───── Page excerpt

Configuration Schema Reference¶

Complete reference for Duckalog configuration schema, including all options, types, defaults, and examples for both basic and advanced usage patterns.

Overview¶

Duckalog configurations use YAML or JSON format with a hierarchical structure. The new modular architecture supports enhanced patterns including configuration imports, dependency injection hooks, and performance optimizations while maintaining full backward compatibility.

Architecture Features¶

The configuration schema now supports:

Configuration Imports: Modular configuration structure with file imports
Enhanced Environment Processing: Advanced variable resolution and validation
Import Resolution Performance: Caching and optimization for complex configurations
Dependency Injection: Customizable loading and resolution components
Backward Compatibility: All existing configurations continue to work

Version Requirements¶

Version 1: Basic configuration structure (legacy compatible)
Version 1+: Enhanced features with imports and modular patterns
Future versions: Will maintain backward compatibility where possible

Root Configuration¶

Config¶

The top-level configuration object.

Fields¶

Field	Type	Required	Default	Description
`version`	integer	✅	-	Configuration schema version (must be positive integer)
`duckdb`	DuckDBConfig	✅	-	DuckDB database configuration
`views`	array[ViewConfig]	✅	-	List of view definitions
`attachments`	AttachmentsConfig	❌	`{}`	Database attachment configurations
`iceberg_catalogs`	array[IcebergCatalogConfig]	❌	`[]`	Iceberg catalog configurations
`semantic_models`	array[SemanticModelConfig]	❌	`[]`	Semantic model definitions
`imports`	ImportConfig	❌	`[]`	Configuration imports and modular structure
`load_sql_files`	boolean	❌	`true`	Enable/disable SQL file loading for performance
`resolve_paths`	boolean	❌	`true`	Enable/disable path resolution (for testing)

──────────

> Objective 1: According to the Duckalog configuration schema reference, which two formats can configurations use?

───── Input

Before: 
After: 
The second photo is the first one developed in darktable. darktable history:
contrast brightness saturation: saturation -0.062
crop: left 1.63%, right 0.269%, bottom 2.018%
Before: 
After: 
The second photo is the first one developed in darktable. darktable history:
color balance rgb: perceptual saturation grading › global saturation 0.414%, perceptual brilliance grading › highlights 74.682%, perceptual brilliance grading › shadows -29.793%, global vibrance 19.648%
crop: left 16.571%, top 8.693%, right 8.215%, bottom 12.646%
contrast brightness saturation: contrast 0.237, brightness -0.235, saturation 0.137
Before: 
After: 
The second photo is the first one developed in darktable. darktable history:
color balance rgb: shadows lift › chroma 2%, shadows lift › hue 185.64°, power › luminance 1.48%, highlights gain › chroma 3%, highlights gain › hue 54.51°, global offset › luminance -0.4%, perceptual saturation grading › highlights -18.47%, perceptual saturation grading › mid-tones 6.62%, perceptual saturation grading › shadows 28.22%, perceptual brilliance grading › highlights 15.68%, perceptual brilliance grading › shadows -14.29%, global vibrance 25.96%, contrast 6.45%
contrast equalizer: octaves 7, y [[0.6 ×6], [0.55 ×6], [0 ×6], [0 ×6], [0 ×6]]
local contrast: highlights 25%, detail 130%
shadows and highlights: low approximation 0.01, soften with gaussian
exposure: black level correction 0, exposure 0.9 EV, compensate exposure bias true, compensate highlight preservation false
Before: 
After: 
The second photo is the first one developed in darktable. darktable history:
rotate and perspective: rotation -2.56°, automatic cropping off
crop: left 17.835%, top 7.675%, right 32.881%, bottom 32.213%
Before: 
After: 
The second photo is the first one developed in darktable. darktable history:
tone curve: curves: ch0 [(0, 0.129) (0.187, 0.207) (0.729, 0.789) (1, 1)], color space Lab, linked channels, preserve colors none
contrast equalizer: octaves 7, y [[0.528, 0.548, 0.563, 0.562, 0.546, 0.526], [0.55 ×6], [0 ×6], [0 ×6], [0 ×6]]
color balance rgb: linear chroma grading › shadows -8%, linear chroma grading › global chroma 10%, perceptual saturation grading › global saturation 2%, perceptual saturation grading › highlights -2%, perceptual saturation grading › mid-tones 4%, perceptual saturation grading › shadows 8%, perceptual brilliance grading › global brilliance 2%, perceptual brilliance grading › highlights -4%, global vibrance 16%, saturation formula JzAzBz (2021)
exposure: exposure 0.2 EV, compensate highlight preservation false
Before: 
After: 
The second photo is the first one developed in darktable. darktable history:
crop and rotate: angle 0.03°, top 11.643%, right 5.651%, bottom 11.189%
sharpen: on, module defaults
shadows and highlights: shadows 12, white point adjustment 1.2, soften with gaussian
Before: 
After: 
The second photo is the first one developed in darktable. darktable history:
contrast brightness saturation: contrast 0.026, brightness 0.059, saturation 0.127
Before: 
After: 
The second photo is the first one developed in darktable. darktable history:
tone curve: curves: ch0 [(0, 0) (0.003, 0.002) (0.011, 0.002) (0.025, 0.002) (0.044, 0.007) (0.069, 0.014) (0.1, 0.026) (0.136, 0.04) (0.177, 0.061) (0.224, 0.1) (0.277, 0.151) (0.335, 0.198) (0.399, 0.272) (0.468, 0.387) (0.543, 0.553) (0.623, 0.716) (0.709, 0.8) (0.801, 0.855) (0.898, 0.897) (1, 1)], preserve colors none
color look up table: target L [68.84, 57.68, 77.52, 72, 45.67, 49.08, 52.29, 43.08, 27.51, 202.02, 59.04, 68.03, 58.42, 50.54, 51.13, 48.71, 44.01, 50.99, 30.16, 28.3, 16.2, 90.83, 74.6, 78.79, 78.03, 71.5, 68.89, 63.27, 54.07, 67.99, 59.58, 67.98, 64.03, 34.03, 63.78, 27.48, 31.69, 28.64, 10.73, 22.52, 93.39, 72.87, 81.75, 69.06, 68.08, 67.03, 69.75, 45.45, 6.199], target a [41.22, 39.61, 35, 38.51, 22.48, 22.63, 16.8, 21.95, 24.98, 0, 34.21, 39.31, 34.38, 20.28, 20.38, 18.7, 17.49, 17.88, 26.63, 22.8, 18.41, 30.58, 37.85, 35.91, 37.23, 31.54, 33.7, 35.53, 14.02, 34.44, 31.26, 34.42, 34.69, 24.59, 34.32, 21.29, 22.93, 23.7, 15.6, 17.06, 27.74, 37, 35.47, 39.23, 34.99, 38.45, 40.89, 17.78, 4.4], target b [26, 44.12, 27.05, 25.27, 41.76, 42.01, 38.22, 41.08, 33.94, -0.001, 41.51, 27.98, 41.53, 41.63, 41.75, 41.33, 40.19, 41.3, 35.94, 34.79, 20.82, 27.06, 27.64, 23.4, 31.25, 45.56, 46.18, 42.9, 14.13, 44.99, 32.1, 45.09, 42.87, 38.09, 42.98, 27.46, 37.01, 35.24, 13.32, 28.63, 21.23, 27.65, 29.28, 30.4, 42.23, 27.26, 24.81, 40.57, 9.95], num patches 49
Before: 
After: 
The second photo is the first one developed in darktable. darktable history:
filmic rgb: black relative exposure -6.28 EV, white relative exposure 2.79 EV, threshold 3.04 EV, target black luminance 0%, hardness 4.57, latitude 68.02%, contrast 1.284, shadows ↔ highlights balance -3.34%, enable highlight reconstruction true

──────────

> Objective 2: In the rows, from the first one through the line containing "exposure: black level", replace "developed" with "processed" and leave everything else unchanged.

> Exercise output 1: YAML or JSON.

> Exercise output 2:
Before: 
After: 
The second photo is the first one processed in darktable. darktable history:
contrast brightness saturation: saturation -0.062
crop: left 1.63%, right 0.269%, bottom 2.018%
Before: 
After: 
The second photo is the first one processed in darktable. darktable history:
color balance rgb: perceptual saturation grading › global saturation 0.414%, perceptual brilliance grading › highlights 74.682%, perceptual brilliance grading › shadows -29.793%, global vibrance 19.648%
crop: left 16.571%, top 8.693%, right 8.215%, bottom 12.646%
contrast brightness saturation: contrast 0.237, brightness -0.235, saturation 0.137
Before: 
After: 
The second photo is the first one processed in darktable. darktable history:
color balance rgb: shadows lift › chroma 2%, shadows lift › hue 185.64°, power › luminance 1.48%, highlights gain › chroma 3%, highlights gain › hue 54.51°, global offset › luminance -0.4%, perceptual saturation grading › highlights -18.47%, perceptual saturation grading › mid-tones 6.62%, perceptual saturation grading › shadows 28.22%, perceptual brilliance grading › highlights 15.68%, perceptual brilliance grading › shadows -14.29%, global vibrance 25.96%, contrast 6.45%
contrast equalizer: octaves 7, y [[0.6 ×6], [0.55 ×6], [0 ×6], [0 ×6], [0 ×6]]
local contrast: highlights 25%, detail 130%
shadows and highlights: low approximation 0.01, soften with gaussian
exposure: black level correction 0, exposure 0.9 EV, compensate exposure bias true, compensate highlight preservation false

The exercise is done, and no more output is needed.